Firstly, yes, it's perfectly normal. The first time you call a GPU function, the GPU libraries are loaded into MATLAB, which takes several seconds. The first time you create some data on a newly reset device memory has to be allocated, which takes time; but the next time it will use device memory from the alloc pool, and so won't take as long. And when you do a group of elementwise operations such as +, some just-in-time compilation is going that won't need to happen again the second time around.
Secondly, make sure you are measuring time on the GPU correctly, calling wait(gpuDevice) before and after your GPU code, or using gputimeit. This ensures all the GPU operations being timed are the ones you intended to time.
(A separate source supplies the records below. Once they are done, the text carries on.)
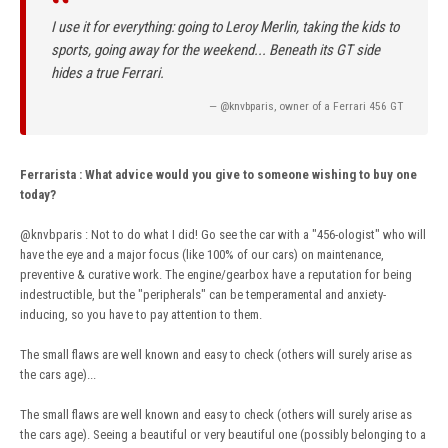
“
I use it for everything: going to Leroy Merlin, taking the kids to
sports, going away for the weekend... Beneath its GT side
hides a true Ferrari.
— @knvbparis, owner of a Ferrari 456 GT
Ferrarista
:
What advice would you give to someone wishing to buy one
today?
@knvbparis
: Not to do what I did! Go see the car with a "456-ologist" who will
have the eye and a major focus (like 100% of our cars) on maintenance,
preventive & curative work. The engine/gearbox have a reputation for being
indestructible, but the "peripherals" can be temperamental and anxiety-
inducing, so you have to pay attention to them.
The small flaws are well known and easy to check (others will surely arise as
the cars age)...
The small flaws are well known and easy to check (others will surely arise as
the cars age). Seeing a beautiful or very beautiful one (possibly belonging to a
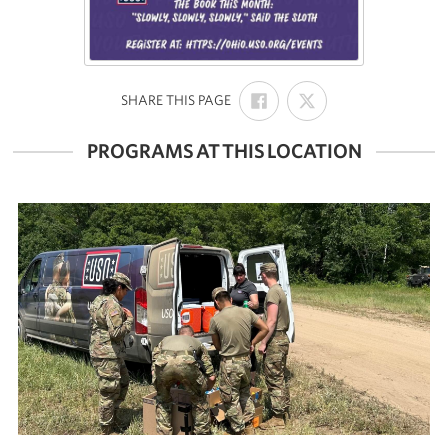
SHARE
SHARE
:
SHARE THIS PAGE
ON
ON
FACEBOOK
X
PROGRAMS AT THIS LOCATION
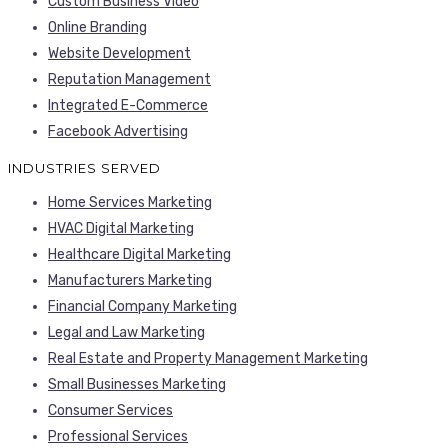
Custom Business Video
Online Branding
Website Development
Reputation Management
Integrated E-Commerce
Facebook Advertising
INDUSTRIES SERVED
Home Services Marketing
HVAC Digital Marketing
Healthcare Digital Marketing
Manufacturers Marketing
Financial Company Marketing
Legal and Law Marketing
Real Estate and Property Management Marketing
Small Businesses Marketing
Consumer Services
Professional Services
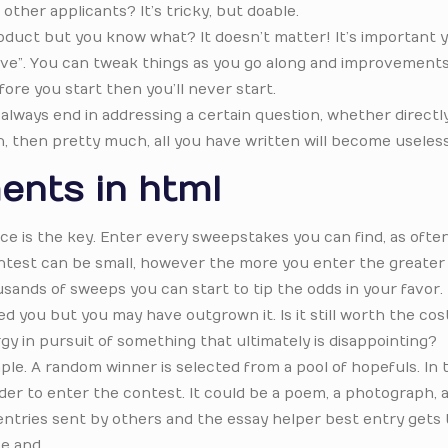
other applicants? It’s tricky, but doable.
product but you know what? It doesn’t matter! It’s important 
live”. You can tweak things as you go along and improvements
efore you start then you’ll never start.
lways end in addressing a certain question, whether directly
on, then pretty much, all you have written will become useless
ents in html
ce is the key. Enter every sweepstakes you can find, as ofte
 contest can be small, however the more you enter the greater
sands of sweeps you can start to tip the odds in your favor.
ed you but you may have outgrown it. Is it still worth the cos
y in pursuit of something that ultimately is disappointing?
e. A random winner is selected from a pool of hopefuls. In 
rder to enter the contest. It could be a poem, a photograph, a
t entries sent by others and the essay helper best entry gets 
ce and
See this bit of the doc.
Thirdly, I don't know what X, Y, Z etc are in your code, but your use of this function (or class?) Vector implies that they may be scalars. If they are scalars and Vector represents some kind of numeric array, then I'd like to know more about what you're doing, because on the face of it you should be using a normal MATLAB array ( [X, Y, Z, Vx, Vy, Vz] ). For instance, why are you calling gpuArray on individual scalar values rather than sending all your data to the GPU in a single array ( v2 = gpuArray(v1) )? The GPU is only worth using if you are processing arrays with many thousands of values.